• [Work to be completed]: Using the listing below, work out how many lines include the word "island". Only the number is to be given.

• [Data provided]:
- - - - - - -

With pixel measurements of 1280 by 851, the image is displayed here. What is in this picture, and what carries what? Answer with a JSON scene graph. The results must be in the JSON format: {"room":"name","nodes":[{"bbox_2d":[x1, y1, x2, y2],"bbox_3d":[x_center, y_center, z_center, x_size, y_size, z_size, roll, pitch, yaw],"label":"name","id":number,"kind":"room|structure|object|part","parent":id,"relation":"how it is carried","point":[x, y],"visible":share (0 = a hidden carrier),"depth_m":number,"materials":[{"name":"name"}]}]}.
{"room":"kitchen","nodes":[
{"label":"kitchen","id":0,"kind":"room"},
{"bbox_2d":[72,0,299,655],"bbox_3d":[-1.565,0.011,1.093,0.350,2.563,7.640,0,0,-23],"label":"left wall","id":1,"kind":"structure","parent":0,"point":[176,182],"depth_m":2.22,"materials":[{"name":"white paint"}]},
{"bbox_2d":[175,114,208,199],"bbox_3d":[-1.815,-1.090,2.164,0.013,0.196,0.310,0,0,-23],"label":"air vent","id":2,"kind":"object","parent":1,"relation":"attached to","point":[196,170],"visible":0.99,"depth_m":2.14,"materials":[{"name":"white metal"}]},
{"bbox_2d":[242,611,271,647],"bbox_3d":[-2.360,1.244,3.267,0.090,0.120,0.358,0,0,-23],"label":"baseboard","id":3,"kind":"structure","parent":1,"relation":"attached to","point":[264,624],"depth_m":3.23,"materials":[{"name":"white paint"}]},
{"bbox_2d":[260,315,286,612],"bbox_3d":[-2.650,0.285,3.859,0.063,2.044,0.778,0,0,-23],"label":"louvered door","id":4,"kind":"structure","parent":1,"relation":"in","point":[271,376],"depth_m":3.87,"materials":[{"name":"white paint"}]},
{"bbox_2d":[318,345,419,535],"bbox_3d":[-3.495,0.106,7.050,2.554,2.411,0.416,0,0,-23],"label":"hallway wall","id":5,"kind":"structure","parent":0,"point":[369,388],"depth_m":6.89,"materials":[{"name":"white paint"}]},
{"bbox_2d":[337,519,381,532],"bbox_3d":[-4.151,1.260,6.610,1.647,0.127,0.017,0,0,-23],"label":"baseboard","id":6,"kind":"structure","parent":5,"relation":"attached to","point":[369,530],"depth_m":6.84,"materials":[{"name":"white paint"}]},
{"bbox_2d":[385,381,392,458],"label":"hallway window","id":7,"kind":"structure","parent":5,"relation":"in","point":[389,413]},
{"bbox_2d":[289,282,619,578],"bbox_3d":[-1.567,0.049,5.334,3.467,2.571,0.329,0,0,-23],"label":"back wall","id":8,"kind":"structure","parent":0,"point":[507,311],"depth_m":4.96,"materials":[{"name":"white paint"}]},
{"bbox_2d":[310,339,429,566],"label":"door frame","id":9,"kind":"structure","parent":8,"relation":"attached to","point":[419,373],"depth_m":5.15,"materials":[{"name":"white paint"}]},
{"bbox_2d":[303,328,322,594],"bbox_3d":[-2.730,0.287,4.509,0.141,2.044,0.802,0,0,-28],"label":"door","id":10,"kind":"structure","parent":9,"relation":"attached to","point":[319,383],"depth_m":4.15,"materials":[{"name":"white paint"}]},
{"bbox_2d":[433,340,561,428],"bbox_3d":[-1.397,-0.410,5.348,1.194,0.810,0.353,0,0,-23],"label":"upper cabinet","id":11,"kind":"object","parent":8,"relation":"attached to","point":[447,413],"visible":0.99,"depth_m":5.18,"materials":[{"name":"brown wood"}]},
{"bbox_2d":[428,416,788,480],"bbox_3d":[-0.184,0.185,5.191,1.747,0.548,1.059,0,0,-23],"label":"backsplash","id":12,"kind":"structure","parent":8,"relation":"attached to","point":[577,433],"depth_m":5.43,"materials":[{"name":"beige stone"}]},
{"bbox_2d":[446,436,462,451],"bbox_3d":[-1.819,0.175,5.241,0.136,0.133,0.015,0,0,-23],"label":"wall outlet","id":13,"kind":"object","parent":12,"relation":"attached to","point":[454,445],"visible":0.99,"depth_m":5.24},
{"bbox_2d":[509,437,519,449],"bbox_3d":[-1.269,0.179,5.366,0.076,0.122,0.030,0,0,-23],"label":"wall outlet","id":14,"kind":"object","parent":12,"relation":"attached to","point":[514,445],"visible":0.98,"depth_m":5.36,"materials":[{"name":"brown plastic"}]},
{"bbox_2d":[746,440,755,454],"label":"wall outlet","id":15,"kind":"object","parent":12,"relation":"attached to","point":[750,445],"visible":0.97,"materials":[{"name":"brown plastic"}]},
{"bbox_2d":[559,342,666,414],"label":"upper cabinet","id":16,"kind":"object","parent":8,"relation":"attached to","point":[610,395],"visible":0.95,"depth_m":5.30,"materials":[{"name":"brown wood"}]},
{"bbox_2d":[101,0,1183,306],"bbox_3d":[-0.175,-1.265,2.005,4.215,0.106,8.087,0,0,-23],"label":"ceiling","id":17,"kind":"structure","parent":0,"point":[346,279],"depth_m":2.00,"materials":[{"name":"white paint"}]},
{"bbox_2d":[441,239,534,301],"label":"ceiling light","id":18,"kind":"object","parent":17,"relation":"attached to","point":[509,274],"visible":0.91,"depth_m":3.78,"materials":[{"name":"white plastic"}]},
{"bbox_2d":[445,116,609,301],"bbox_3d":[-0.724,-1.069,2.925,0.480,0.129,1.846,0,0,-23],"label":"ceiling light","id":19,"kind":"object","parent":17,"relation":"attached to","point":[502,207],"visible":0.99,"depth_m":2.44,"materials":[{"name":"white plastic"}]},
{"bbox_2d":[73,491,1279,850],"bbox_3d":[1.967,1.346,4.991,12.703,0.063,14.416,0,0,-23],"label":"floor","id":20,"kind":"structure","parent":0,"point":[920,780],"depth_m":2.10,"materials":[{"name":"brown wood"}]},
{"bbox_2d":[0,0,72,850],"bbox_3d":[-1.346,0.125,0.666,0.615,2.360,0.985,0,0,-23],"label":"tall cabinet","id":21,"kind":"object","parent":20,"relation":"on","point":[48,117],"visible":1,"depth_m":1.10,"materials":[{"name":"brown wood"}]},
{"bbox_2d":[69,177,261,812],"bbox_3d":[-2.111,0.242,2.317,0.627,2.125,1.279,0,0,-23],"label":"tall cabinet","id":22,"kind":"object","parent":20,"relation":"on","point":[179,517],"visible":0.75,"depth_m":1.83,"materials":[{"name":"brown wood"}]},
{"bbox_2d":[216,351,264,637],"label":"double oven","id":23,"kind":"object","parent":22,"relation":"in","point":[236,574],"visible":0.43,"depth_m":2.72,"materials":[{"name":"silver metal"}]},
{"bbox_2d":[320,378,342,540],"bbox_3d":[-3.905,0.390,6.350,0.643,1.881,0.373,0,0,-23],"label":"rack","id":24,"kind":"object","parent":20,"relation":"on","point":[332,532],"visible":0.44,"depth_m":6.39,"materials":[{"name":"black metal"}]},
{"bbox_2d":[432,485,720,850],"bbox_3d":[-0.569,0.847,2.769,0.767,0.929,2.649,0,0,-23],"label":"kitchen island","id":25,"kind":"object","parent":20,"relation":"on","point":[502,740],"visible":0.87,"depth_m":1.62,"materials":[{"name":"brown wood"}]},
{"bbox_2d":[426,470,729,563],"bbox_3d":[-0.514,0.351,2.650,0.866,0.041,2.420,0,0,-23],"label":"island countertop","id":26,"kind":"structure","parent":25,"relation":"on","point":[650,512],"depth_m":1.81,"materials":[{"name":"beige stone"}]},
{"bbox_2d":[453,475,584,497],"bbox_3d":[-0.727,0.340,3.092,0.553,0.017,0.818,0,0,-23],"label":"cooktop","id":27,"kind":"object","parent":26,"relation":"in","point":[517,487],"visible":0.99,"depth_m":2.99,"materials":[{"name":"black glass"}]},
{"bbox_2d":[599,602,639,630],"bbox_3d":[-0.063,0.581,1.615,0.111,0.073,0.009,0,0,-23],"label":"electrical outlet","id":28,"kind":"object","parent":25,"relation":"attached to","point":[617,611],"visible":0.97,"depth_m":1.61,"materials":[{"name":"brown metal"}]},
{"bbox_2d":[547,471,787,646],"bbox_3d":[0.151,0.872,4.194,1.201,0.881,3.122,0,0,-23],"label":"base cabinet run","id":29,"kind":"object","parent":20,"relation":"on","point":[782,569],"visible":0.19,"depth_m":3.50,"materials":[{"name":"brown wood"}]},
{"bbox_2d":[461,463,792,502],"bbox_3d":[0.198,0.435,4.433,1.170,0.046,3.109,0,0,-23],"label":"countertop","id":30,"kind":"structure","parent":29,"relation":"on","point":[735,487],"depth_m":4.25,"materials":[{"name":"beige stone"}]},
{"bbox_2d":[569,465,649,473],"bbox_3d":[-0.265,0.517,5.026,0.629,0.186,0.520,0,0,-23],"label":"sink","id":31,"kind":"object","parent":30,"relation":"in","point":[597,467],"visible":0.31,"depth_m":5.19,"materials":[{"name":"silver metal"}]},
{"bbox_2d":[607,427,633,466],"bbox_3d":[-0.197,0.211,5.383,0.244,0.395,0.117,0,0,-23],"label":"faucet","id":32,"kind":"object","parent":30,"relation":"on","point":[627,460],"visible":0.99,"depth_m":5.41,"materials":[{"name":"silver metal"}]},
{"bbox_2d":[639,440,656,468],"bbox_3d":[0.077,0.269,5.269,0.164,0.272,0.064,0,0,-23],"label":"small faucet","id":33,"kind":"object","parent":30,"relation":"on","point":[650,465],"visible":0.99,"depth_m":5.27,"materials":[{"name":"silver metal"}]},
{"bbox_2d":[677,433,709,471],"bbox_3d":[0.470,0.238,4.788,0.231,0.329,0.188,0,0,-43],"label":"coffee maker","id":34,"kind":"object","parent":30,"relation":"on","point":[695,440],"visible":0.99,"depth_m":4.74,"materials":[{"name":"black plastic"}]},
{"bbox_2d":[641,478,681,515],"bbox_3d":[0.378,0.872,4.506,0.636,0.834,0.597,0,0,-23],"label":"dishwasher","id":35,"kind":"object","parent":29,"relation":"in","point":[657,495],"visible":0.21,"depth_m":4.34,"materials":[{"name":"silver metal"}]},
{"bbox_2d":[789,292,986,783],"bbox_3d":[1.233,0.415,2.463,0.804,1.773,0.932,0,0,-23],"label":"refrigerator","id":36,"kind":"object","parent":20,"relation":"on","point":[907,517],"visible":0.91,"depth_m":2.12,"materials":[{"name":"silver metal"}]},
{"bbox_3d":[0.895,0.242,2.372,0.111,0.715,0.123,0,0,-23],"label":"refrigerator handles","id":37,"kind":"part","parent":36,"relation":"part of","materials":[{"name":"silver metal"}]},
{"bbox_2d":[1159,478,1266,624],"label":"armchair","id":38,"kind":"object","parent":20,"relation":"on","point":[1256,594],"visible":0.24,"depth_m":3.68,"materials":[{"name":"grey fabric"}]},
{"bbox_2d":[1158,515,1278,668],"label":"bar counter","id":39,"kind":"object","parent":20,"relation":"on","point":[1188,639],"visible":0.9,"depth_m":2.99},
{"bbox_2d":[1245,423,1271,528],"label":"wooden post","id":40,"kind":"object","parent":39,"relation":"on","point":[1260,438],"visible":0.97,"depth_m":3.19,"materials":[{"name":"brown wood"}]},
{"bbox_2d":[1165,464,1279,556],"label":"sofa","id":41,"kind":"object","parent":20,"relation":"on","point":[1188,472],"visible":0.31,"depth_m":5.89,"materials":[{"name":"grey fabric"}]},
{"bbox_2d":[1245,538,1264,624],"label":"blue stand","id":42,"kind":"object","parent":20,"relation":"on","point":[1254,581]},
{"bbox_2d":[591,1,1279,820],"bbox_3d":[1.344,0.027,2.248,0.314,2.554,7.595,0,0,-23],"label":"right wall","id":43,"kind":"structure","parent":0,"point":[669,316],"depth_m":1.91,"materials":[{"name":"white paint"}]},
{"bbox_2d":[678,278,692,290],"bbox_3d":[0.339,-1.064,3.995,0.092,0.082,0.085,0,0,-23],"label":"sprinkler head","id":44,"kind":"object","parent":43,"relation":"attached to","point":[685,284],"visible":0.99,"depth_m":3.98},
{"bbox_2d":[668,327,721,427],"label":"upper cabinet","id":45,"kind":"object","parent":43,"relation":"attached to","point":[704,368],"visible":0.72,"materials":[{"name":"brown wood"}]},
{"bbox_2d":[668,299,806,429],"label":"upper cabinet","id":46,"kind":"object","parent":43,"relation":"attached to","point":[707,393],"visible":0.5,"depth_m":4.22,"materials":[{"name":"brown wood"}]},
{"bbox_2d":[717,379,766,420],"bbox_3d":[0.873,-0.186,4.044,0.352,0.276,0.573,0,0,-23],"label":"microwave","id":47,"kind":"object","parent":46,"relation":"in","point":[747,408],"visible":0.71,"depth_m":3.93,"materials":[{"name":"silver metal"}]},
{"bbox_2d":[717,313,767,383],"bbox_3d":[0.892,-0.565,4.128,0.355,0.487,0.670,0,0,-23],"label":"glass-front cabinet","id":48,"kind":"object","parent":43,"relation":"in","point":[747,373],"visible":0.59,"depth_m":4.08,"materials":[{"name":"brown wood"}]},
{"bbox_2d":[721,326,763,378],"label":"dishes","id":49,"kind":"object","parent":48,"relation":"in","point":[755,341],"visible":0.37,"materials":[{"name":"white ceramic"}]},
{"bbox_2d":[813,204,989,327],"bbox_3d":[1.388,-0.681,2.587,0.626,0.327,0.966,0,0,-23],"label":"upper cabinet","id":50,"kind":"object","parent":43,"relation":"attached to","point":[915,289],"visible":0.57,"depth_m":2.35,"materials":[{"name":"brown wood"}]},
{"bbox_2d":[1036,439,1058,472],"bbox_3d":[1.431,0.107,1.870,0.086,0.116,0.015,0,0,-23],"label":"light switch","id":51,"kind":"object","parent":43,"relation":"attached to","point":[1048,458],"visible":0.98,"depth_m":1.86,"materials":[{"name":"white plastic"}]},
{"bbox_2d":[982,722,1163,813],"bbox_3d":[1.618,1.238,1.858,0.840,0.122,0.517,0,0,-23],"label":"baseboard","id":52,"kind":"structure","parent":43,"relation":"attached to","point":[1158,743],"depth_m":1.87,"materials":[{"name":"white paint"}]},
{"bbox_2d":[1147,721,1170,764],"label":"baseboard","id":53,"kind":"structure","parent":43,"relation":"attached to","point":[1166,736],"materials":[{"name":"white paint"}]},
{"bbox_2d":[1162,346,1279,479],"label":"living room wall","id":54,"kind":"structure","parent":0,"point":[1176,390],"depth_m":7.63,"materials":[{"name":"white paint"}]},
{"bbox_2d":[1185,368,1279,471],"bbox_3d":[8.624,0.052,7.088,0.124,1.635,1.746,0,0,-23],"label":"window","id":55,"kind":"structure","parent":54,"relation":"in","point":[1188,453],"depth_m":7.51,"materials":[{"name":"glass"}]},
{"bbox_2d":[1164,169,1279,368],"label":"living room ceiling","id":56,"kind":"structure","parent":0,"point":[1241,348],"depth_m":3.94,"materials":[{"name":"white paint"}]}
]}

- - - - - - -

• [Task answer]: 2